┌──

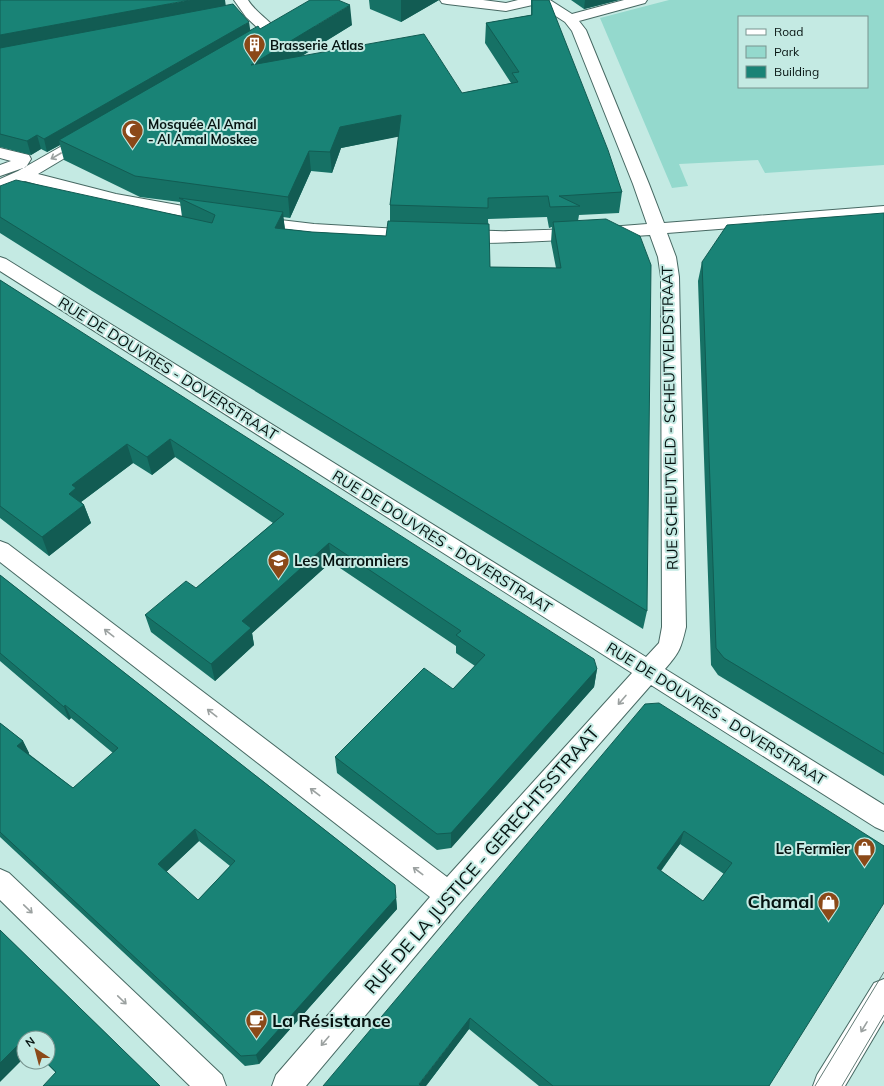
<svg xmlns="http://www.w3.org/2000/svg" width="884" height="1086" viewBox="0 0 884 1086" font-family="Mulish,sans-serif">
<style>
.green{fill:#94d9cd;fill-rule:evenodd}
.lines{fill:none;stroke-linecap:round;stroke-linejoin:round}
.minor-casing{stroke:#476963;stroke-width:2}
.minor{fill:#fff;fill-rule:evenodd}
.tram{stroke:#637c77;stroke-width:1}
.wall{fill:#167165;fill-rule:evenodd}
.shaded-wall{fill:#125c53}
.building{fill:#198376;stroke:#125c53;fill-rule:evenodd}
.oneway{stroke:#9ba1a0}
.labels{text-anchor:middle;stroke-width:4;stroke-linejoin:round;paint-order:stroke}
.far-poi-label{font-size:13px;font-weight:bold;fill:#061311;stroke:#c4eae3;text-anchor:start}
.street-label{font-size:15px;fill:#061311;stroke:#c4eae3}
.poi-label{font-size:15px;font-weight:bold;fill:#061311;stroke:#c4eae3;text-anchor:start}
.near-street-label{font-size:18px;fill:#061311;stroke:#c4eae3}
.near-poi-label{font-size:18px;font-weight:bold;fill:#061311;stroke:#c4eae3;text-anchor:end}
</style>
<rect width="100%" height="100%" fill="#c4eae3"/>
<path class="green" d="M669,0H884V165L765,173L758,160L679,164L688,186L672,188L600,18ZM739,17H867V87H739Z"/>
<g class="lines">
<defs>
<path id="minor" d="M234,0H248C256,13 270,20 278,32C273,40 257,48 248,45L246,42L248,39L261,31L246,17Z
M440,0H483L506,3L518,0H550L572,14L624,0H647L645,3L579,21L586,30L649,184L664,223L884,206V216L667,233L676,257L679,277L686,627C681,648 680,652 665,669L884,805V831L875,827L651,685L459,904L306,1086H272L276,1075L430,897L0,562V541L8,544L447,877L632,673L0,271V257L6,259L646,657L659,643L662,627L661,277L658,257L650,235C607,238 564,240 521,242C500,242 475,245 454,240L451,236L454,232C471,228 491,232 509,231C555,230 601,228 647,224L633,184L572,31L565,22L537,4L506,11L447,4L442,3Z
M89,132L95,134L97,137L95,140L38,174L116,194L211,211L217,212L220,216L217,220L211,221L116,204L64,192L25,181L0,190V179L18,171L83,134Z
M0,148L29,155L31,159L26,167L0,176V165L11,161L0,158Z
M255,217L314,224L416,230L422,231L425,235L422,239L416,240L314,234L249,226L246,222L249,218Z
M0,869L9,873L222,1075L226,1086H190L0,900Z
M884,979V1020L845,1086H813L817,1075L874,983Z"/>
</defs>
<use href="#minor" class="minor-casing"/>
<use href="#minor" class="minor"/>
<path class="tram" d="M815,1086L884,972
M842,1086L884,1015"/>
</g>
<path class="wall" d="M0,0L225,5L250,30L260,29L352,25L302,56L462,93L511,83L485,43L486,23L531,15V0H549L622,192L619,213L579,215L578,221L647,611L643,629L92,291L0,233V186L182,217L180,202L140,197L64,160L60,145L47,152L41,149L31,155L0,147ZM399,136L390,205V221L386,236L312,232L285,229L283,217L290,218L311,171L332,173L341,148ZM547,217L549,228L552,227L551,242L556,268L490,267L488,219Z
M369,0H439L401,22L370,9Z
M571,0H619L584,9Z
M884,213V776L718,675L711,665L698,281L702,262Z
M0,280L597,669L594,687L451,848L437,850L337,773L335,757L453,689L475,666L456,653V646L331,562L252,633L254,645L215,681L151,632L145,615L196,588L273,523L175,457L152,475L133,463L81,502L84,505L91,523L49,556L0,518Z
M0,575L395,885L397,909L259,1064L245,1066L0,837V723L23,741L29,753V754L73,788L113,753L71,718L69,720L0,661ZM199,841L230,866L198,900L166,872Z
M645,704L884,846L769,1086H539L469,1029L426,1086ZM680,844L724,874L703,901L661,871Z
M0,930L160,1086L56,1073L45,1062H48Z"/>
<path class="shaded-wall" d="M190,0H225L226,7L0,49V35Z
M401,0H439L401,22Z
M585,0H619L584,9Z
M350,5L352,25L254,85L251,65Z
M249,22L251,35L59,140L60,145L47,152L44,139Z
M401,115L402,136L341,148L332,173L330,152L340,127Z
M37,135L41,149L31,155L27,141Z
M309,151L311,171L290,218L288,197Z
M283,212L285,231L275,228Z
M170,439L175,457L152,475L147,457Z
M127,444L133,463L81,502L84,505L91,523L49,556L42,537L69,494L72,485Z
M329,543L331,562L252,633L254,645L215,681L211,664L242,621Z
M597,669L594,687L451,848V833Z
M65,705L71,718L69,720L64,707Z
M23,741L29,753L24,758L17,746Z
M195,829L199,841L162,876L158,864Z
M684,831L680,844L653,881L657,868Z
M396,898L397,909L259,1064L256,1055Z
M470,1018L469,1029L426,1086H419V1084Z
M24,1039V1058L0,1082V1063Z"/>
<path class="building" d="M0,0H190L0,35Z
M310,0H338L350,5L251,65L424,34L462,93L518,82L512,73L519,72L486,23L532,15V0H549L608,150L622,192L559,196L580,206L550,207L548,196L488,198V208L390,205L401,115L340,127L330,152L309,151L288,197L135,176L59,140L258,26L260,29Z
M233,4L249,22L44,139L37,135L27,141L0,134V48Z
M16,180L212,223L215,215L179,198L283,212L275,228L312,232L386,236L388,221L489,224L490,267L561,268L553,222L606,219L640,236L651,265L647,611L87,271L0,217V186Z
M884,213V754L724,658L716,648L702,262L727,225Z
M0,280L594,659L597,669L451,833L437,834L335,757L424,668L453,689L485,655L456,635L461,631L329,543L242,621L251,628L211,664L145,615L186,581L196,588L284,514L170,439L147,457L127,444L72,485L76,488L69,494L84,505L42,537L0,506Z
M0,575L395,885L396,898L256,1055L241,1056L0,832V723L23,741L17,746L73,788L118,748L65,705L64,707L0,653ZM195,829L235,861L198,900L158,864Z
M659,703L884,846V903L769,1086H553L470,1018L419,1084L421,1086H323L645,704ZM684,831L732,863L703,901L657,868Z
M0,930L160,1086H43L56,1072L46,1062H48V1038H24V1039L0,1063Z"/>
<defs><path id="oneway-shaft" d="M-6 0H5M1.5-3L5.5 0L1.5 3" fill="none" stroke-width="1.6" stroke-linecap="round" stroke-linejoin="round"/></defs>
<g class="oneway">
<use href="#oneway-shaft" transform="translate(56 156) rotate(150)"/>
<use href="#oneway-shaft" transform="translate(109 633) rotate(-142)"/>
<use href="#oneway-shaft" transform="translate(622 700) rotate(131)"/>
<use href="#oneway-shaft" transform="translate(212 713) rotate(-142)"/>
<use href="#oneway-shaft" transform="translate(315 792) rotate(-143)"/>
<use href="#oneway-shaft" transform="translate(418 871) rotate(-143)"/>
<use href="#oneway-shaft" transform="translate(28 909) rotate(44)"/>
<use href="#oneway-shaft" transform="translate(122 1000) rotate(44)"/>
<use href="#oneway-shaft" transform="translate(864 1027) rotate(121)"/>
<use href="#oneway-shaft" transform="translate(325 1041) rotate(130)"/>
</g>
<defs>
<symbol id="building-pin" viewBox="-11 -11 22 30"><path d="M0 17L-7.5 6A9.5 9.5 0 1 1 7.5 6Z" fill="#8b4918" stroke="#c4eae3"/><path d="M-4-6H4V6H1V3H-1V6H-4ZM-2.5-4.3h1.7v1.8h-1.7ZM.8-4.3h1.7v1.8H.8ZM-2.5-1h1.7V.8h-1.7ZM.8-1h1.7V.8H.8Z" fill="#fff"/></symbol>
<symbol id="mosque-pin" viewBox="-11 -11 22 30"><path d="M0 17L-7.5 6A9.5 9.5 0 1 1 7.5 6Z" fill="#8b4918" stroke="#c4eae3"/><path d="M3.5-4.9A6 6 0 1 0 3.5 4.9A5 5 0 1 1 3.5-4.9Z" fill="#fff"/></symbol>
<symbol id="school-pin" viewBox="-11 -11 22 30"><path d="M0 17L-7.5 6A9.5 9.5 0 1 1 7.5 6Z" fill="#8b4918" stroke="#c4eae3"/><path d="M0-5L7-2L0 1L-7-2ZM-4 1L0 2.5L4 1V4Q0 6-4 4Z" fill="#fff"/></symbol>
<symbol id="shop-pin" viewBox="-11 -11 22 30"><path d="M0 17L-7.5 6A9.5 9.5 0 1 1 7.5 6Z" fill="#8b4918" stroke="#c4eae3"/><path d="M-5-2.5h2.3a2.7 3.5 0 0 1 5.4 0H5L5.5 6h-11ZM-1.5-2.5h3a1.5 2.3 0 0 0-3 0Z" fill="#fff"/></symbol>
<symbol id="cafe-pin" viewBox="-11 -11 22 30"><path d="M0 17L-7.5 6A9.5 9.5 0 1 1 7.5 6Z" fill="#8b4918" stroke="#c4eae3"/><path d="M-5.5-4.5H6V0H3Q3 3.5 0 3.5H-2.5Q-5.5 3.5-5.5 0ZM3-3.2v2h1.7v-2ZM-6 4.5H4V6H-6Z" fill="#fff"/></symbol>
</defs>
<g fill-rule="evenodd">
<use href="#building-pin" x="242" y="32" width="25" height="34"/>
<use href="#mosque-pin" x="120" y="118" width="25" height="34"/>
<use href="#school-pin" x="266" y="548" width="25" height="34"/>
<use href="#shop-pin" x="852" y="836" width="25" height="34"/>
<use href="#shop-pin" x="816" y="890" width="25" height="34"/>
<use href="#cafe-pin" x="244" y="1008" width="25" height="34"/>
</g>
<g class="labels">
<g class="far-poi-label">
<text x="270" y="50">Brasserie Atlas</text>
<text x="148" y="129">Mosquée Al Amal<tspan x="148" dy="15">- Al Amal Moskee</tspan></text>
</g>
<g class="street-label">
<text transform="translate(168 369) rotate(32)" y="5">RUE DE DOUVRES - DOVERSTRAAT</text>
<text transform="translate(670 418) rotate(-91)" y="5">RUE SCHEUTVELD - SCHEUTVELDSTRAAT</text>
<text transform="translate(442 542) rotate(32)" y="5">RUE DE DOUVRES - DOVERSTRAAT</text>
<text transform="translate(716 714) rotate(32)" y="5">RUE DE DOUVRES - DOVERSTRAAT</text>
</g>
<g class="poi-label">
<text x="294" y="566">Les Marronniers</text>
<text x="850" y="854" text-anchor="end">Le Fermier</text>
</g>
<g class="near-street-label">
<text transform="translate(482 860) rotate(-49)" y="6">RUE DE LA JUSTICE - GERECHTSSTRAAT</text>
</g>
<g class="near-poi-label">
<text x="814" y="908">Chamal</text>
<text x="272" y="1027" text-anchor="start">La Résistance</text>
</g>
</g>
<rect x="738" y="16" width="130" height="72" fill="#c4eae3" stroke="#78948f"/>
<rect x="746" y="29" width="20" height="6" fill="#ffffff" stroke="#78948f"/>
<text x="774" y="36" font-size="12" fill="#061311">Road</text>
<rect x="746" y="46" width="20" height="12" fill="#94d9cd" stroke="#78948f"/>
<text x="774" y="56" font-size="12" fill="#061311">Park</text>
<rect x="746" y="66" width="20" height="12" fill="#198376" stroke="#78948f"/>
<text x="774" y="76" font-size="12" fill="#061311">Building</text>
<g transform="translate(36 1050) rotate(324)"><circle r="19" fill="#c4eae3" stroke="#78948f"/>
<path d="M0-3L7 15L0 10L-7 15Z" fill="#8b4918"/>
<text y="-6" font-size="11" font-weight="bold" text-anchor="middle" fill="#061311">N</text>
</g>
</svg>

└──

Your task is to copy each line of the data above that holds "round".

- **Answer section**
.lines{fill:none;stroke-linecap:round;stroke-linejoin:round}
.labels{text-anchor:middle;stroke-width:4;stroke-linejoin:round;paint-order:stroke}
<defs><path id="oneway-shaft" d="M-6 0H5M1.5-3L5.5 0L1.5 3" fill="none" stroke-width="1.6" stroke-linecap="round" stroke-linejoin="round"/></defs>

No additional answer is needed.